Kucinich is way above his head running for president and his campaign — laced with New Age mumbo-jumbo and still boastful claims about how he’s bound to surge past his usual 1 percent — is a frank embarrassment. In the heat of the Iowa campaign, his office sent around a press memo touting his latest endorsements: the Marijuana Party and an endorsement with an asterisk from Noam Chomsky. In the convoluted appended footnote on the press release, Chomsky explained he wasn’t really endorsing Dennis because, he said, he never endorses in a primary. But, Chomsky added, he would endorse Dennis if he won the nomination! I don’t believe I’ve ever seen anything quite so bizarre as that quasi-endorsement in a putative presidential campaign since Larry Flynt briefly rolled into the 1984 contest. “I can and will go all the way to the convention,” Kucinich told CNN right after racking up a total of 3,000 votes in all of New Hampshire. The horror, the horror. Anyone who is a true friend of Dennis ought to call him today and tell him to pull out and concentrate instead on his House re-election campaign.

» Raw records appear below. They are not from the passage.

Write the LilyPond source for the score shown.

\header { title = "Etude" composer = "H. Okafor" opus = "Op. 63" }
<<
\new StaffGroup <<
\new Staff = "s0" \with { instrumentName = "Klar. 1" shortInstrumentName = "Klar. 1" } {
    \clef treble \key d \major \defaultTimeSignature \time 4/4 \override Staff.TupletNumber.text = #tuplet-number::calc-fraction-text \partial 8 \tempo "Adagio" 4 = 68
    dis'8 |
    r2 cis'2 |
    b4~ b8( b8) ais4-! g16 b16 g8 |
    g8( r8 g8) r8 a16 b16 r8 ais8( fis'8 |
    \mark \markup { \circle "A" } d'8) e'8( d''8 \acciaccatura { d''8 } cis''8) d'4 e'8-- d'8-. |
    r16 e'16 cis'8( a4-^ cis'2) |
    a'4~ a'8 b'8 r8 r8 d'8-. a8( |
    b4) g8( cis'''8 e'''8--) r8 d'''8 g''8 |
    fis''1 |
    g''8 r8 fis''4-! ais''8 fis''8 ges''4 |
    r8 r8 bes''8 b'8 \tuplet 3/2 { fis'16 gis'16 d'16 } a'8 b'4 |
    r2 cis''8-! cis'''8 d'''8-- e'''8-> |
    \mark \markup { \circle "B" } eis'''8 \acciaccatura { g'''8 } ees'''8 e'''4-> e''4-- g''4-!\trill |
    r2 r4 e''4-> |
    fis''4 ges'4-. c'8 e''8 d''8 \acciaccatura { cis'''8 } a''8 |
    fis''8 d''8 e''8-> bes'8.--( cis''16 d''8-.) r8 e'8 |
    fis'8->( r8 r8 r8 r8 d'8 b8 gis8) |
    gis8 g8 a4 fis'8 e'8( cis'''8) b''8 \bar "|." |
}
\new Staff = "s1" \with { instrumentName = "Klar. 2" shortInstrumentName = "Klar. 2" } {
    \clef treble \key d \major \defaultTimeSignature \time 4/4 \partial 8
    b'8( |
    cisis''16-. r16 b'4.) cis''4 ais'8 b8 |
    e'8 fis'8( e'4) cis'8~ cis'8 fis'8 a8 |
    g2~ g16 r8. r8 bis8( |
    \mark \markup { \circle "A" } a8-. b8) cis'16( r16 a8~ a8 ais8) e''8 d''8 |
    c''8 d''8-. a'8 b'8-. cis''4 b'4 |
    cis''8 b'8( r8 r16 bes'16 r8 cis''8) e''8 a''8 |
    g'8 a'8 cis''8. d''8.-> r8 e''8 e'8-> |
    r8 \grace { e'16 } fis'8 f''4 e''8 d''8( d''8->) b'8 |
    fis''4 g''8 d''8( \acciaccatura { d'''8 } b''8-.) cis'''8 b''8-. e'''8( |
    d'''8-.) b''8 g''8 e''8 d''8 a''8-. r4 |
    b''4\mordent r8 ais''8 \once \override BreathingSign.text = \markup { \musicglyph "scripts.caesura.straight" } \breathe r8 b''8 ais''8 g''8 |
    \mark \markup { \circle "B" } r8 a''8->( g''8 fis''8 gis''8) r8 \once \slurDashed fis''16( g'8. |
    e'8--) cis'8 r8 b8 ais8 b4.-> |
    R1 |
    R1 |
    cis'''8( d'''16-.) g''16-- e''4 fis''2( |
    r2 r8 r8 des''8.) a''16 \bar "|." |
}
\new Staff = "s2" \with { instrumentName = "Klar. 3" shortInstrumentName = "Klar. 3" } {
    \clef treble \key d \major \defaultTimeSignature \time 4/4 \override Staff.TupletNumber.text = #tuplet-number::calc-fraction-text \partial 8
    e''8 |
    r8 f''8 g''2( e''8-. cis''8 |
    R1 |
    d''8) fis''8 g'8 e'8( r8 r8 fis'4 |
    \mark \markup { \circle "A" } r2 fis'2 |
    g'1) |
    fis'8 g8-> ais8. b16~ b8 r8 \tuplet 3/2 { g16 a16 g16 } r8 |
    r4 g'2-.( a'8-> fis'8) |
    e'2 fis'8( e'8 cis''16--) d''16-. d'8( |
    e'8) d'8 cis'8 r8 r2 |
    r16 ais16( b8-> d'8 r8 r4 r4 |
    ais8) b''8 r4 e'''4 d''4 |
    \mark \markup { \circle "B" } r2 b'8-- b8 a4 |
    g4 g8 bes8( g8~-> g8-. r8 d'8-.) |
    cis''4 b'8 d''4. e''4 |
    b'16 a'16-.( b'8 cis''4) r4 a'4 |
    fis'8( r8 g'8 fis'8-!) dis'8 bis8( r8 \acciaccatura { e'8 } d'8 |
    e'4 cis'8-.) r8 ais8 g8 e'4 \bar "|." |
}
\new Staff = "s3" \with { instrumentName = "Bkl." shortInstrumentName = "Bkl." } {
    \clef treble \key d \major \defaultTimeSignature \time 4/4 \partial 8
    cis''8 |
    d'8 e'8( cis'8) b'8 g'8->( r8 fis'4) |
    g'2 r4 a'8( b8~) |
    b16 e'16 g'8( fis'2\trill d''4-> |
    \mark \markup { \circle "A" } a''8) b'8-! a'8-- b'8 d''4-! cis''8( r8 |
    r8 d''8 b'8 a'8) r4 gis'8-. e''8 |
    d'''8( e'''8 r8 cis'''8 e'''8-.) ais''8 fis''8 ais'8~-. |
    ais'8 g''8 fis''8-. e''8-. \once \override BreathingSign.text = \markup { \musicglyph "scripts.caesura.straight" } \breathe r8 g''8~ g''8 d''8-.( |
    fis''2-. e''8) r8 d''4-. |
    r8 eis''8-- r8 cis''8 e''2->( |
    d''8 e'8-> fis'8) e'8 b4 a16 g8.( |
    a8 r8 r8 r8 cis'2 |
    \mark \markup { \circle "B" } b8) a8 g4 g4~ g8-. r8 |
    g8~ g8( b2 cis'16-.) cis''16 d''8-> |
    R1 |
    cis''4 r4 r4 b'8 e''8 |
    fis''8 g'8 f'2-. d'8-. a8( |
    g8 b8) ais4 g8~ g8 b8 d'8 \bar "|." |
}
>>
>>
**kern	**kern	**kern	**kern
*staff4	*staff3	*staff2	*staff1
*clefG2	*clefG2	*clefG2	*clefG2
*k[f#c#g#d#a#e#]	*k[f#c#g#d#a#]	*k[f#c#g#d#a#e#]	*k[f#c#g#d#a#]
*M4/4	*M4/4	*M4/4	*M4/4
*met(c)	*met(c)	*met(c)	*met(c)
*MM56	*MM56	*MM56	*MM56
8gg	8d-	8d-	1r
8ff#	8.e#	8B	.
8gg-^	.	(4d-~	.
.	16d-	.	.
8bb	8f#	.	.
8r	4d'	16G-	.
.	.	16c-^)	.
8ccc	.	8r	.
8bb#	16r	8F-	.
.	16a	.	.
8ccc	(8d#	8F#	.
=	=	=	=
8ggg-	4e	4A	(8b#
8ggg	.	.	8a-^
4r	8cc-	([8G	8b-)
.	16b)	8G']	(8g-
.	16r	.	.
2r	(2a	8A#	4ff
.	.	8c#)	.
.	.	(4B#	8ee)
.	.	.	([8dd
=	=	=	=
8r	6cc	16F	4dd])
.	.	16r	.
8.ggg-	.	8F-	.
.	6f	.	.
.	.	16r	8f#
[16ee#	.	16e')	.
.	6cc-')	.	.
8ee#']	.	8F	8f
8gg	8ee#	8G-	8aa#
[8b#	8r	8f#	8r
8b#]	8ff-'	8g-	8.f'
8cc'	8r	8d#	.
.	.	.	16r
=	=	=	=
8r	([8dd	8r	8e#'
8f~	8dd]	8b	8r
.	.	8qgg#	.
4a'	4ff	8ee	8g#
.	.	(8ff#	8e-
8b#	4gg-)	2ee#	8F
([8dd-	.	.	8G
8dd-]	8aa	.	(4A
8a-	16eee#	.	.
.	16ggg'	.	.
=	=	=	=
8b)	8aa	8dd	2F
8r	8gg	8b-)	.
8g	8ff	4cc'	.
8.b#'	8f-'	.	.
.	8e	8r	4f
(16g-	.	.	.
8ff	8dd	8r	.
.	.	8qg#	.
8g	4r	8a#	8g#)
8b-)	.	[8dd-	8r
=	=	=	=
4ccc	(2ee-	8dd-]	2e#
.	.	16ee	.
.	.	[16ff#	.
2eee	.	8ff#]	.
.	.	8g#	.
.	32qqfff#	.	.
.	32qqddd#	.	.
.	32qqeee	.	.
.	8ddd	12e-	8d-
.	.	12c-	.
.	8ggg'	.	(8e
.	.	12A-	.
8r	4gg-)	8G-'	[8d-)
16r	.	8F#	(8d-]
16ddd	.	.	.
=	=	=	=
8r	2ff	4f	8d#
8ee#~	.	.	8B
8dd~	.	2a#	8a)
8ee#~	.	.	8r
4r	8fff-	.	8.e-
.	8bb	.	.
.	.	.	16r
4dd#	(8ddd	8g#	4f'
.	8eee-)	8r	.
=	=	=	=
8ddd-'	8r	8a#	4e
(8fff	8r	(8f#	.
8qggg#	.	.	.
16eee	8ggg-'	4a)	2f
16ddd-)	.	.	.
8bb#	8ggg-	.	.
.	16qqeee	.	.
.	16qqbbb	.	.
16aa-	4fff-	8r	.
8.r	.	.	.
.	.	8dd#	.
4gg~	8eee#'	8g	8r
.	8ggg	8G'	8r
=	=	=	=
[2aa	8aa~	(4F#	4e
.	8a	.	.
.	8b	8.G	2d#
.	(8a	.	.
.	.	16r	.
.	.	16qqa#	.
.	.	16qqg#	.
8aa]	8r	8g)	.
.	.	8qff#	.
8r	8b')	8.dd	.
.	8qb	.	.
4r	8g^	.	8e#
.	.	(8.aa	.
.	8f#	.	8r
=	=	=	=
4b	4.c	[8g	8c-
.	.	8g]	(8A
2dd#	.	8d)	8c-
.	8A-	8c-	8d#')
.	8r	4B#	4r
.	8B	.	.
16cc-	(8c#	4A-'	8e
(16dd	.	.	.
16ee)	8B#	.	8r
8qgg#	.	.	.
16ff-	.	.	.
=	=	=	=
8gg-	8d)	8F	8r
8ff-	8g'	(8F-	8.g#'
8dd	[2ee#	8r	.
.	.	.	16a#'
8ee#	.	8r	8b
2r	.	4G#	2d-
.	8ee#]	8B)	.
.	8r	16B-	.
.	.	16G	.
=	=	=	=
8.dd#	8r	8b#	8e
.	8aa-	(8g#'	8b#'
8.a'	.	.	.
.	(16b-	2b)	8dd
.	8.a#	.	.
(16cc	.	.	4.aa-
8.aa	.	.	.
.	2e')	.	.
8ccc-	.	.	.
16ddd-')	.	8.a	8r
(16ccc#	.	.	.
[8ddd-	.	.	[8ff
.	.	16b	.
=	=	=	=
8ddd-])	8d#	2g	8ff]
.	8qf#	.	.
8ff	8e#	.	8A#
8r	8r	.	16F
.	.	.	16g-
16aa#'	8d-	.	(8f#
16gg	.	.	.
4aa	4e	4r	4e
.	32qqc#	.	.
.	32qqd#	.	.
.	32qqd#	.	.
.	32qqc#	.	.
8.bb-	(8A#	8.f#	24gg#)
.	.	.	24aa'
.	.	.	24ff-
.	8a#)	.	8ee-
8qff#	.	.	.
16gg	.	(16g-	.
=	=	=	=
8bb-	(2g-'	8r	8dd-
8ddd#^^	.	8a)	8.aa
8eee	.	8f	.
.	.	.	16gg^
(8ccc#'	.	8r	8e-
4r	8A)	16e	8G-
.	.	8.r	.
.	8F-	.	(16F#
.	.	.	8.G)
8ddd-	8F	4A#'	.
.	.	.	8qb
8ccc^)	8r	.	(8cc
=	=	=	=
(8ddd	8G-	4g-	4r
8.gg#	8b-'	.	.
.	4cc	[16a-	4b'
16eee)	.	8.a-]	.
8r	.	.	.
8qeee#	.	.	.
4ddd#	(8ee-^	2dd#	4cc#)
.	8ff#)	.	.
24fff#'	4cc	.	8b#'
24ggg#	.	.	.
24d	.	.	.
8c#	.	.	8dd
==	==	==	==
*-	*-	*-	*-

Some of those on the left who didn’t go off the deep end for Dennis opted for a truly aberrational choice — former General Wesley Clark. Bloviator Michael Moore issued one of his tiresome e-mail directives to his fan base anointing the former NATO commander as the preferred progressive choice. Go figure. If you’ve seen Moore’s amusing but intellectually scrambled Bowling for Columbine, you know that the movie suggests that gun violence at home is directly linked to American foreign policy. The Columbine shootings took place, Moore emphasizes, on what turned out to be the single heaviest day of NATO bombing of Kosovo. That war, of course, was directed by General Clark. Oh well, just a minor contradiction I suppose.


But the Moore love affair with the oddball Wes Clark causes me no pain. The more Moore discredits himself the better. The left deserves political leadership from someone other than a self-promoting clown. (Or a professional race-baiter like Al Sharpton, who can be seen on a 1983 FBI surveillance videotape talking about laundering drug money with former mobster Michael Franzese, a Mafioso-turned-undercover-FBI informant posing as a cocaine dealer.)


 


All is not lost. Not yet. The strongest institutional voice the left retains in this presidential contest is the struggling Howard Dean campaign. Dean’s presence makes the race a better one, for sure. A prolonged, hard-fought contest between Dean and Kerry and conceivably John Edwards can only benefit the Democratic Party as well as the wider public debate. The campaign can take some unexpected turns as it heads south and west, and Kerry still comes off as a remote stiff, but for the moment Dean is the long shot. If he survives next week’s round of primaries he could find much friendlier territory later in the month in the liberal and union strongholds of Michigan and Wisconsin. Dean could win in either of those states, especially the latter. But I’m no longer sure what difference that might make.